C’est la Fed qui a été la plus prompte et la plus radicale dans cet exercice. Dès août 2020, lors du séminaire des banquiers centraux à Jackson Hole dans le Wyoming, Jerome Powell liait une éventuelle future action en vue de contrer l’inflation à un dépassement « symétrique » à la hausse du seuil de 2 % de la mesure préférée de la Fed, l’inflation dite « Cœur PCE », plus représentatif selon elle de la pression réelle sur le pouvoir d’achat des ménages américains.

Or non seulement cette dernière mesure n’est, à ce jour, que de 3,64 % — certes nettement au-dessus du seuil de « symétrie » mais loin des 6,2 % de l’indicateur PCI — mais entre décembre 2018 et mars 2021, la marque était systématiquement sous les 2 %. Autant dire que rien ne presse !

Sans aller jusqu’à basculer vers cette méthodologie « symétrique », la BCE a elle aussi changé son approche, un peu moins d’un an après son homologue américaine. En juillet 2021, elle a précisé qu’elle cherchait non pas à atteindre les 2 % d’inflation sur un mois, mais sur plusieurs mois, voire plusieurs trimestres. Seule une moyenne nettement supérieure à 2 % sur longue période serait donc susceptible de déclencher des décisions de durcissement monétaire.

Pas de hausse de taux en 2022

L’année 2011 est évidemment dans toutes les têtes à la BCE : après avoir relevé deux fois ses taux suite à la montée brutale du pétrole, l’institution de Francfort avait dû faire machine arrière en catastrophe alors que la crise des dettes de la zone euro menaçait la monnaie unique. Face à cette nouvelle situation de hausse continue des prix depuis la fin du deuxième trimestre de cette année, les deux institutions semblent bien décidées à utiliser cette liberté annoncée.

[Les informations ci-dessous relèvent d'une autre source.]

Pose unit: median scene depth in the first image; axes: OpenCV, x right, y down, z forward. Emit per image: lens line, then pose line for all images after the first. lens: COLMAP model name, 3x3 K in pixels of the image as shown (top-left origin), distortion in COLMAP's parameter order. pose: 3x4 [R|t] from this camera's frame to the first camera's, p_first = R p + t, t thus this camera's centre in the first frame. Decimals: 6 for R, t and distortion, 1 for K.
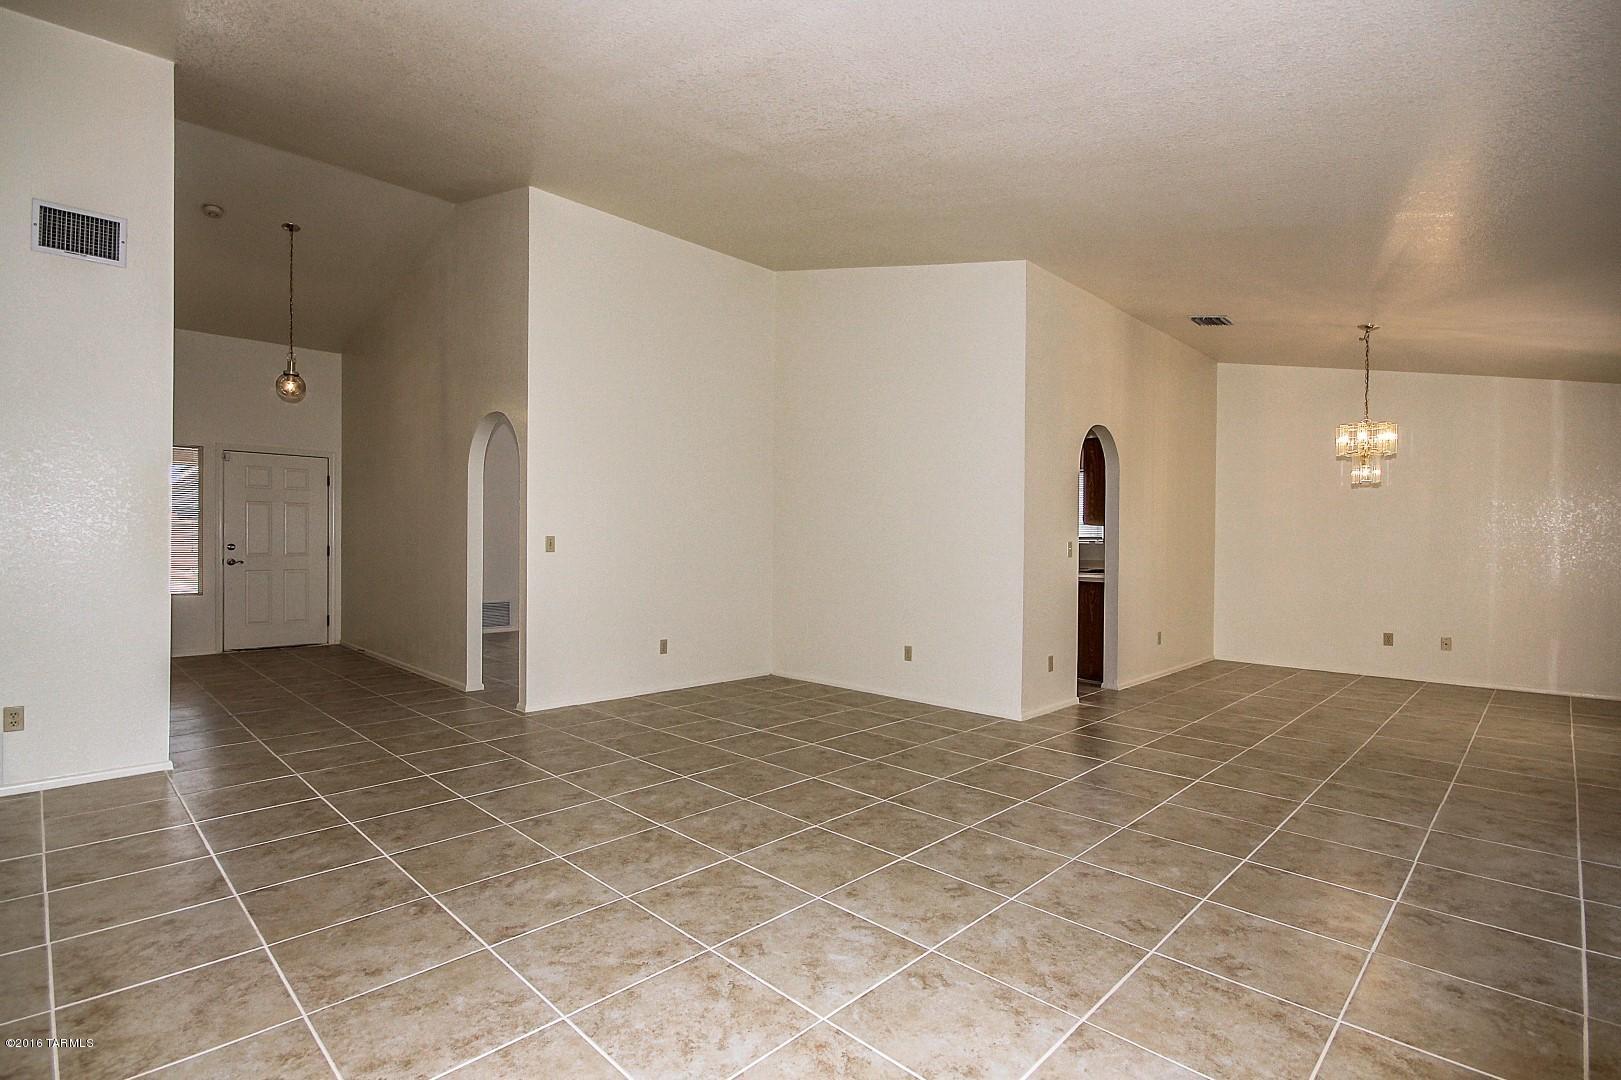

Malgré les anticipations plus agressives des marchés, qui attendent désormais deux hausses de taux de 0,10 % en 2022, Christine Lagarde a ainsi déclaré le 4 novembre qu’une hausse de taux en 2022 n’était pas à ce stade dans les plans de la BCE. Nous restons donc en territoire négatif à -0,4 %. Même les achats mensuels d’actifs ne vont baisser, à ce stade que « modérément », donc à rythme proche de 70 milliards d’euros. Une paille.

Quelle politique monétaire ?

La Fed n’est pas en reste. Certes, elle a annoncé une diminution de 15 milliards de dollars par mois de ses achats d’actifs dès ce mois novembre, à 105 milliards tout de même. Mais tout comme la BCE et malgré une pression inflationniste bien plus forte Outre-Atlantique, elle refuse d’avancer un calendrier pour remonter les taux et les membres du comité de politique monétaire — à l’exception de James Bullard de la Fed de Saint Louis, se succèdent pour repousser cette perspective.

L’argument est le même pour les deux institutions : l’inflation actuelle est due non pas à un excès structurel de la demande sur l’offre générant une spirale d’augmentation prix-salaires, mais à des facteurs temporaires, tenant avant tout à la fragilité du système énergétique et des chaînes d’approvisionnement mondiales post-Covid face à un choc de demande brutal mais très ponctuel car lié aux soutiens accordés pendant la pandémie.

Pression politique et sociale

Il faut donc tenir bon car la politique monétaire ne peut résoudre seule des problématiques logistiques ou énergétiques. Une hausse de taux ne ferait que casser l’élan de croissance et plonger le monde dans la stagflation.

L’argument s’entend et le risque d’étouffer une croissance tellement désirée voici encore quelques mois est réel en cas d’erreur des banques centrales. Mais la pression politique et sociale ne risque pas de s’éteindre de sitôt. Un nouveau test en perspective pour l’indépendance des banques centrales. Les marchés seront très attentifs à toute perspective de relèvement des coûts de financements mondiaux.